#### Aim of the task
Output each entry verbatim. Leave the images out.

#### Data
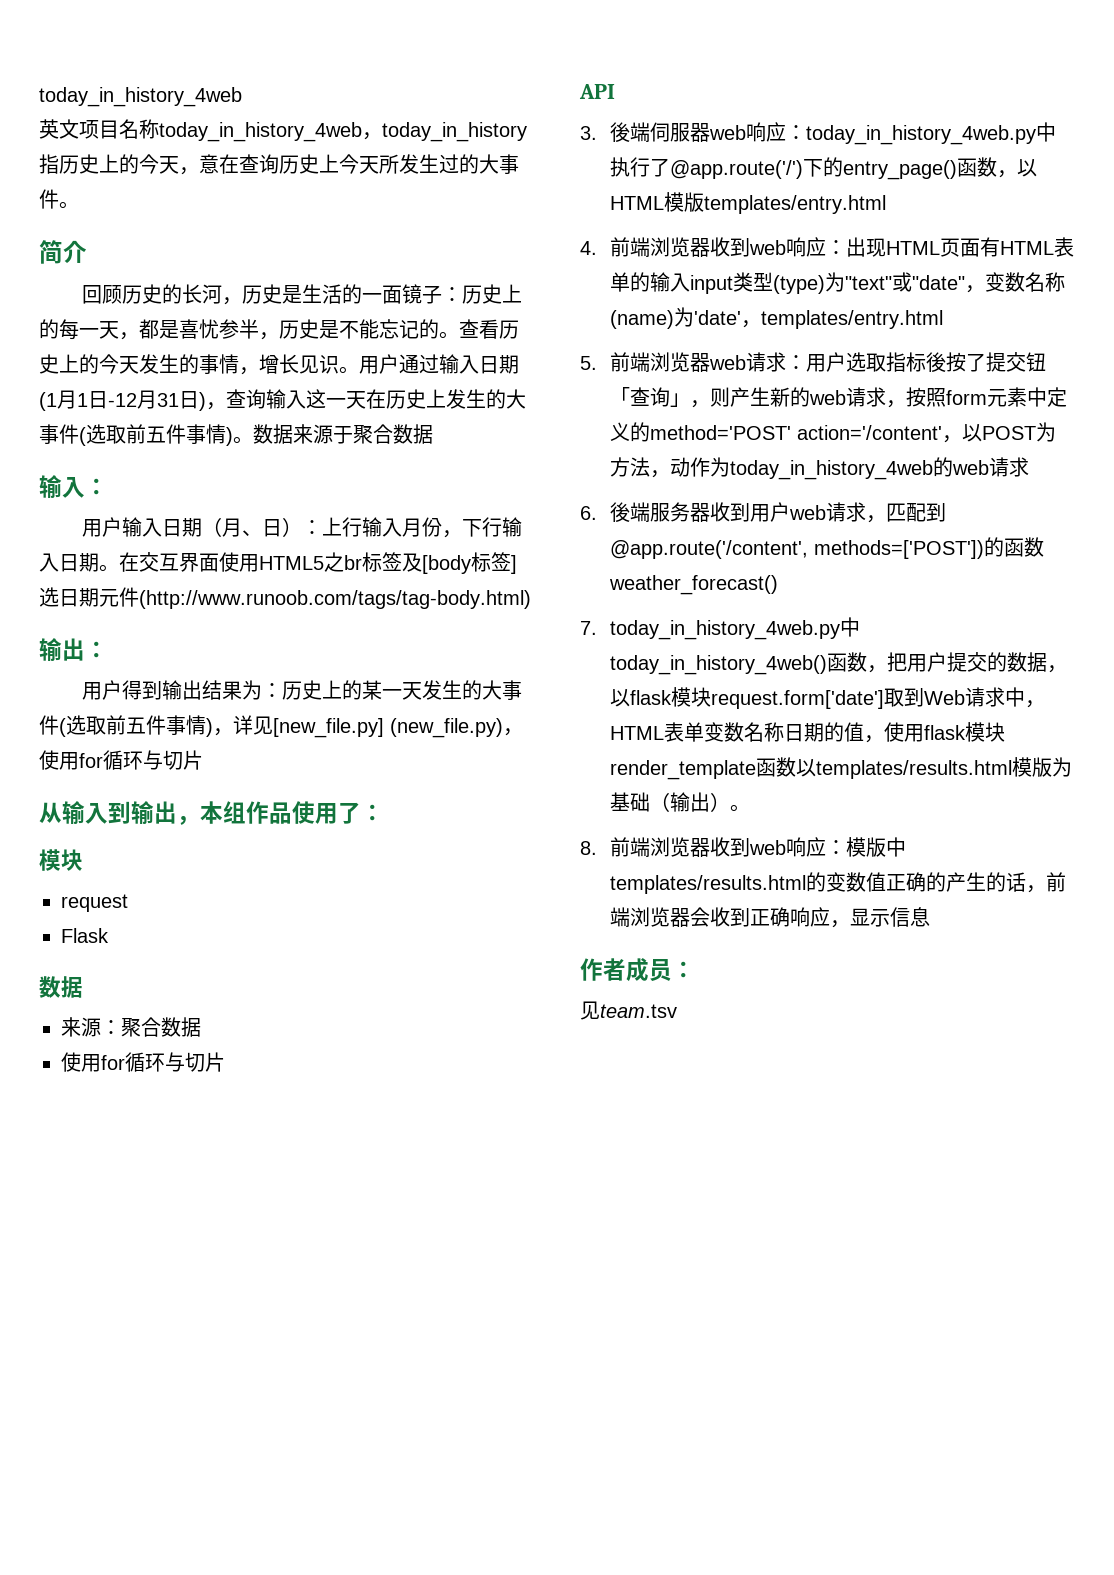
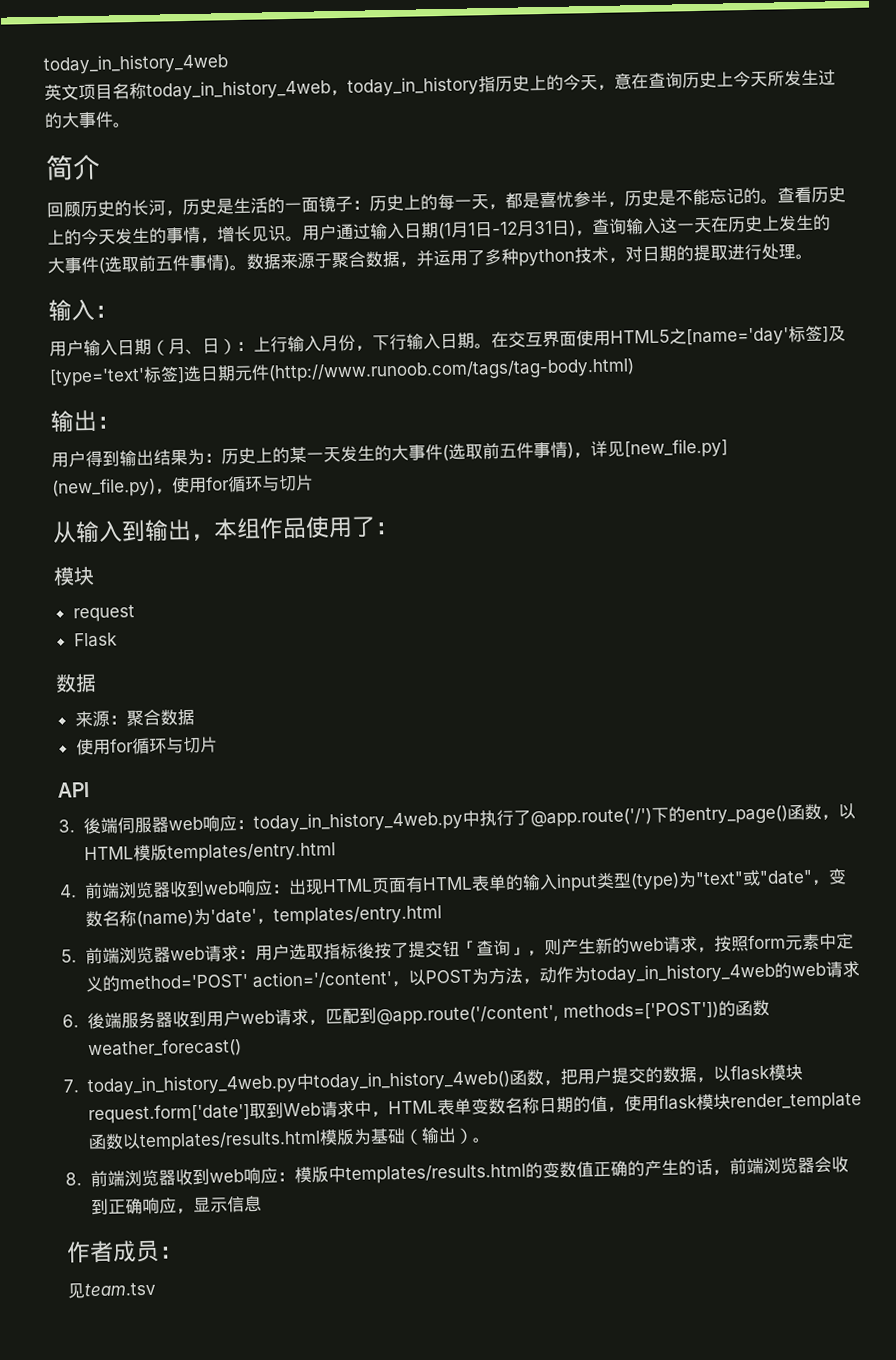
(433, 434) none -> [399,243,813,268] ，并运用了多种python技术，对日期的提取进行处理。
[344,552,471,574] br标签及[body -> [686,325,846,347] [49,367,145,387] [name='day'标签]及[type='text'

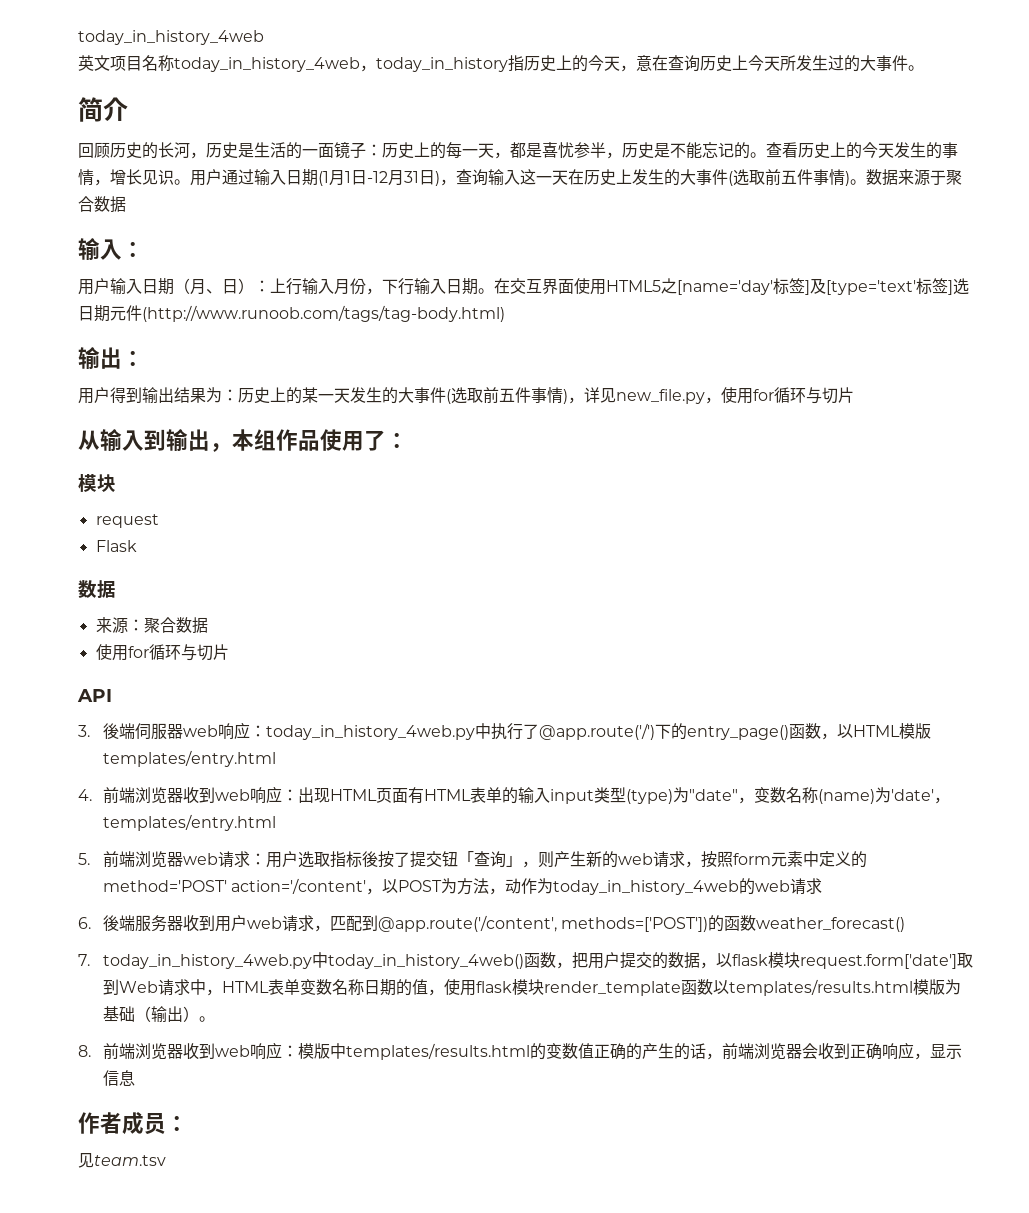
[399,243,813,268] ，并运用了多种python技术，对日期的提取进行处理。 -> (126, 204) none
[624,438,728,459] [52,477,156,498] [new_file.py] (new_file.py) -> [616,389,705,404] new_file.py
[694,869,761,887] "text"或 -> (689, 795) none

#### Response for this exercise
(433, 434) none -> [399,243,813,268] ，并运用了多种python技术，对日期的提取进行处理。
[344,552,471,574] br标签及[body -> [686,325,846,347] [49,367,145,387] [name='day'标签]及[type='text'

[399,243,813,268] ，并运用了多种python技术，对日期的提取进行处理。 -> (126, 204) none
[624,438,728,459] [52,477,156,498] [new_file.py] (new_file.py) -> [616,389,705,404] new_file.py
[694,869,761,887] "text"或 -> (689, 795) none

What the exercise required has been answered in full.